The department, led by Tom Schreiner, backups the District’s data daily and is currently reviewing cloud-based storing options. The department also plans to upgrade the District’s Internet bandwidth to stay ahead of the increased use of the network.
The District currently has 4,200 computers, iPads and Chromebooks connected to the network and plans on adding an additional 1,600 Chromebooks next year.
“We passed out 1,800 Chromebooks in three days [at the beginning of the school year] and we got them all to work,” said Lacy. “That is a credit to Tom and his staff.”
• Students from Orchard Drive Elementary School performed for the Board to show that elementary music programs help students learn the fundamentals necessary to succeed in choir or band at the secondary schools.

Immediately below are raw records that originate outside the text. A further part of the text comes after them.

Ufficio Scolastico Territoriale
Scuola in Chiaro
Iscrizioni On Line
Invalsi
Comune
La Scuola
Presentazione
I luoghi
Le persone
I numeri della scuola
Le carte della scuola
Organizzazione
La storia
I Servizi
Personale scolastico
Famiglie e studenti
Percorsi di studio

Kelly Crawford led her students in playing rhythm instruments. Both the way they read the rhythms and the instruments they played showed how the level of difficulty changed from the kindergarten students to the third graders.
The presentation ended with all the students singing “Skip to My Lou” and playing their various percussion instruments. The Board gave the students a standing ovation.

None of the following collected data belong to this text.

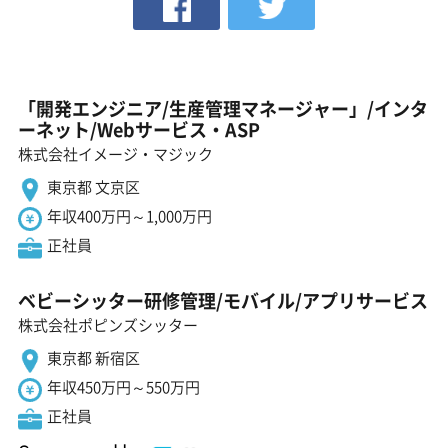
「開発エンジニア/生産管理マネージャー」/インタ
ーネット/Webサービス・ASP
株式会社イメージ・マジック
東京都 文京区
年収400万円～1,000万円
正社員
ベビーシッター研修管理/モバイル/アプリサービス
株式会社ポピンズシッター
東京都 新宿区
年収450万円～550万円
正社員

• Instructional Technology Specialists Danna Bruns and Brandon Brazel spoke to the Board about their role in helping teachers incorporate technology in the classroom.

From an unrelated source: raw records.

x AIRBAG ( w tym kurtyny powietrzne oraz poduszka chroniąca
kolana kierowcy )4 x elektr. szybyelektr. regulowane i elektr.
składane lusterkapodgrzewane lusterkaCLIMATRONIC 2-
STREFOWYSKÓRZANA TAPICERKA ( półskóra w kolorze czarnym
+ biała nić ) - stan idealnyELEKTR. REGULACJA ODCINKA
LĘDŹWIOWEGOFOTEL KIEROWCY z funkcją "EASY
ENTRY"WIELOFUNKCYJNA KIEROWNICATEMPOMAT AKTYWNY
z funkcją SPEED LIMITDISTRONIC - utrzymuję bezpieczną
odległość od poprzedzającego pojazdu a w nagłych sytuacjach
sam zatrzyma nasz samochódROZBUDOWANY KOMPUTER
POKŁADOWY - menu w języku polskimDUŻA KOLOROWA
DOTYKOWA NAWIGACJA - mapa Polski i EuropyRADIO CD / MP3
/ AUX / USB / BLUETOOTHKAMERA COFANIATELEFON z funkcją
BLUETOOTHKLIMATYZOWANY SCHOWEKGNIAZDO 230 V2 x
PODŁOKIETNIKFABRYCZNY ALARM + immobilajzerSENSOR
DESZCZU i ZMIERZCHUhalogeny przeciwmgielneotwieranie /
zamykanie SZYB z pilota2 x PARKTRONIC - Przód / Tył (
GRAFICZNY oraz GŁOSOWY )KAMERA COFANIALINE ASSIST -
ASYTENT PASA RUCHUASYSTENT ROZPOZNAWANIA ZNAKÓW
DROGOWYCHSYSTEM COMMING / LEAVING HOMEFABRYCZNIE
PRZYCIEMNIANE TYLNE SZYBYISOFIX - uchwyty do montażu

The facilitators recently brought a moon walking virtual reality experience to students, as well as showing students in 31 classrooms to code using Ozobots. These experiences provide problem-solving opportunities for students, as well as showing that technological jobs are a possible future career.
They also provide one-on-one coaching and other professional development opportunities for teachers to train them to incorporate technology into their curriculum.
All the initiatives are voluntary for teachers to use, but both facilitators said they have seen great responses from the many who participate. They also have started providing technological education for parents. They hosted a seminar on digital literacy and plan on providing more seminars in the future.
• Link ended the meeting by speaking about his concerns about recent actions by Gov. Eric Greitens to replace State Board of Education members with his own appointees, and the firing of former Commissioner Margie Vandeven.
“Right now, whether you are a Republican or a Democrat, it doesn’t matter,” Link said. “Both sides are mad about what’s going on.”
Link stated his concern, as well as that of other superintendents he spoke to, of the new appointees seem to favor charter schools, which may affect the amount of funding the District receives. Link said he will keep the Board informed with future actions at the state level, and that Jackson R-2 will “continue to strive, come hell or high water.”